Ladji Diaby’s work was recently presented in his first institutional solo exhibition, No one has ever called their child hunger, at Kunstverein Nürnberg, Germany (2024–2025). His work has also been featured in numerous group exhibitions: Partenaires Particulaires: SUPPORTS, SURFACES, DISSÉMINATION at Fondation CAB, Saint-Paul de Vence (2025), as well as in Autohistorias at Beaux-Arts de Paris (2024), It was a hot day, a day that was blue all through at Galerie Crèvecœur, Paris (2024), and Gold Plated Prophecies at Forde Art Centre, Geneva (2023). Previous exhibitions include Is Something Missing? at FRAC Corse (2023), Target Group at Braunsfelder, Cologne (2023), the DNA program FEAR OF A BLACK PLANET at Beaux-Arts de Paris (2023), Les Urbaines at Espace Arlaud, Lausanne (2022), and DAHABIYY at 35.37, Paris (2022).
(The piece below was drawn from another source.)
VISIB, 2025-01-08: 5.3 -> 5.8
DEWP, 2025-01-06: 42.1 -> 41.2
In 2024, he took part in a collective residency at Villa Medici in Rome, invited by the collective Les Chichas de la Pensée.
His work is currently on display in Felicità 2025 at the Beaux-Arts in Paris, which brings together the 24 artists who obtained their national higher diploma in visual arts with honors in 2025 (until February 1, 2026).
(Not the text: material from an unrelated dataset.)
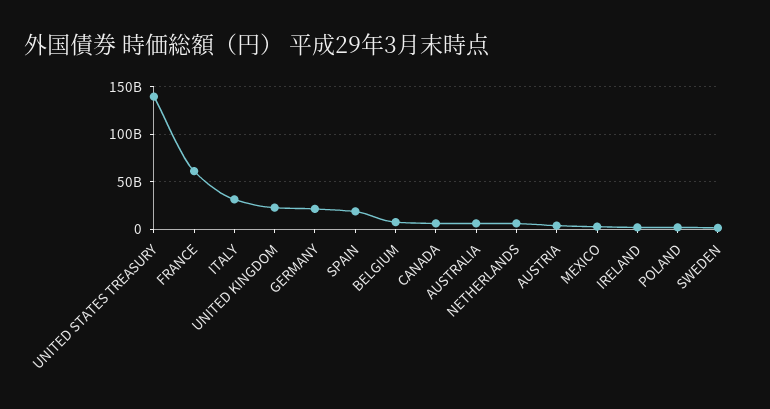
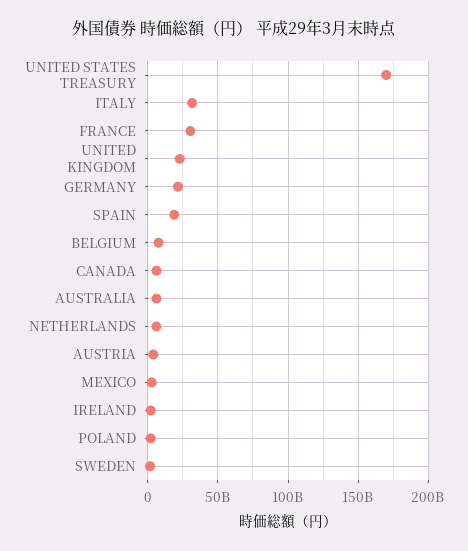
UNITED STATES TREASURY: 140000000000 -> 170000000000
FRANCE: 60000000000 -> 30000000000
With her debut feature film Atlantique (2019), winner of the Grand Prix at the Cannes Film Festival, followed by Dahomey (2024), winner of the Golden Bear at the Berlinale, she has established herself as one of the most distinctive voices in international auteur cinema and plays an active role in shaping new perspectives within African and diaspora cinema.
Her politically engaged cinema transcends the boundaries between genres and formats, reflecting her dual identity and a proudly embraced creolity.
By founding the production company Fanta Sy, based in Dakar, she continues her artistic commitment to the African continent.